##### Kutipan Sumber #####

Beranda | Artikel
PENGERTIAN HADITS BERIKUT?
Senin, 15 Januari 2024

Soal : Saya ingin menanyakan tentang derajat dan pengertian hadits berikut yang terjemahannya “sesungguhnya andai kepala seseorang kalian ditusuk dengan jarum yang terbuat dari besi itu lebih baik baginya daripada menyentuh wanita yang tidak halal baginya”. Hadits ini diriwayatkan oleh ath-Thabrani. Pertanyaan kedua, bagaimana hukum menggunakan hadits âhâd? Syukran.

628968xxxxxx

Jawab:

Teks hadits yang ditanyakan adalah sebagai berikut:

لِأَنْ يُطْعَنَ فِيْ رَأْسِ أَحَدِكُمْ بِمِخْيَطٍ مِنْ حَدِيْدٍ خَيْرٌ لَهُ مِنْ أَنْ يَمَسَّ امْرَأَةً لَاتَحِلُّ لَهُ

Sesungguhnya andai kepala seseorang kalian ditusuk dengan jarum yang terbuat dari besi itu lebih baik baginya daripada menyentuh wanita yang tidak halal baginya.

Hadits ini diriwayatkan oleh Imam ath-Thabrâni dalam al-Mujamul Kabîr no.486, 487 dan ar-Rûyânî dalam Musnadnya II/227. Hadits ini dihukumi berderajat hasan oleh al-Albani dalam ash-Shahîhah no. 226.

Hadits ini dengan jelas menunjukkan penegasan haramnya seseorang lelaki menyentuh wanita yang bukan mahramnya. Demikian juga sebaliknya, seorang wanita tidak boleh menyentuh lelaki yang bukan mahramnya. Ya, sekedar sentuhan terhadap lawan jenis yang tidak dihalalkan oleh ajaran Islam tidak dibenarkan. Tidak benar bila ada yang memaknai kata ‘menyentuh’ yang terdapat dalam hadits di atas dengan pengertian ‘berhubungan badan dengan wanita yang tidak halal baginya’.

Masuk dalam larangan tersebut yaitu bersalaman antara lelaki dan perempuan, baik itu seorang Pak guru dengan siswinya, atau Ibu guru dengan siswanya, dan seorang lelaki dengan wanita dari kerabatnya yang bukan mahramnya, seperti sepupunya.

Dalam hal menyikapi larangan dan perintah syariat, seorang Muslim dan Muslimah wajib menaati Allâh عزوجل dan Rasul-Nya ﷺ dengan menjalankan perintah dan menjauhi larangan. Orang yang berkomitmen seperti ini bukanlah orang yang syâdz (abnormal). Justru yang syâdz, sesuai pernyataan Syaikh al-‘Utsaimîn رحمه الله dalam fatwanya adalah orang yang melanggar perintah Allâh عزوجل . (kutipan dari Fatâwâ al-Mar`atil Muslimah hlm.544). Umat Islam wajib mengamalkan segala yang mendatangkan ridha Allâh عزوجل dan sejalan dengan petunjuk Rasul-Nya ﷺ . Ulasan lebih panjang tentang ini, bisa disimak dalam Rubrik Baiti Jannati edisi sekarang. Wabillâhit taufîq.

#####

* **Tugas yang Diberikan 1**:
Tentukan apakah setiap pernyataan berikut sesuai dengan tanya jawab tentang hadits di atas: (a) al-Albani menghukumi hadits itu berderajat hasan; (b) kata "menyentuh" dalam hadits itu bermakna berhubungan badan; (c) bersalaman antara lelaki dan sepupunya yang bukan mahram termasuk dalam larangan tersebut. Jawab ya atau tidak, disertai kutipan persis dari teks yang menentukan jawabannya.

##### Bahan yang Disediakan #####

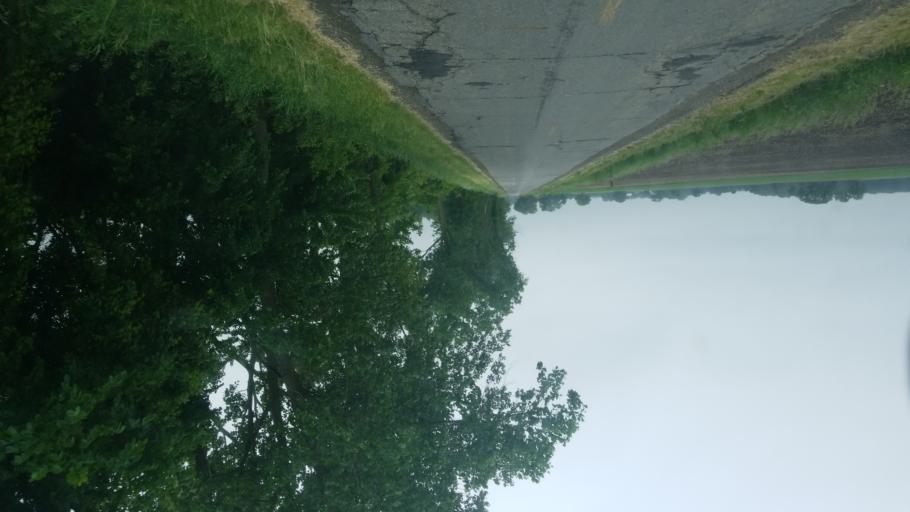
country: US
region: Indiana
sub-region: Marshall County
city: Bremen
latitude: 41.5013
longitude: -86.1179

#####

* **Tugas yang Diberikan 2**:
Tuliskan ulang semua baris catatan di atas sebagai daftar JSON berisi string, satu string untuk setiap baris, tanpa baris kosong. Jangan sertakan gambar dalam jawaban.

* **Jawaban Lengkap 1**:
(a) Ya: "Hadits ini dihukumi berderajat hasan oleh al-Albani dalam ash-Shahîhah no. 226."
(b) Tidak: "Tidak benar bila ada yang memaknai kata ‘menyentuh’ yang terdapat dalam hadits di atas dengan pengertian ‘berhubungan badan dengan wanita yang tidak halal baginya’."
(c) Ya: "Masuk dalam larangan tersebut yaitu bersalaman antara lelaki dan perempuan, baik itu seorang Pak guru dengan siswinya, atau Ibu guru dengan siswanya, dan seorang lelaki dengan wanita dari kerabatnya yang bukan mahramnya, seperti sepupunya."

* **Jawaban Lengkap 2**:
[
  "country: US",
  "region: Indiana",
  "sub-region: Marshall County",
  "city: Bremen",
  "latitude: 41.5013",
  "longitude: -86.1179"
]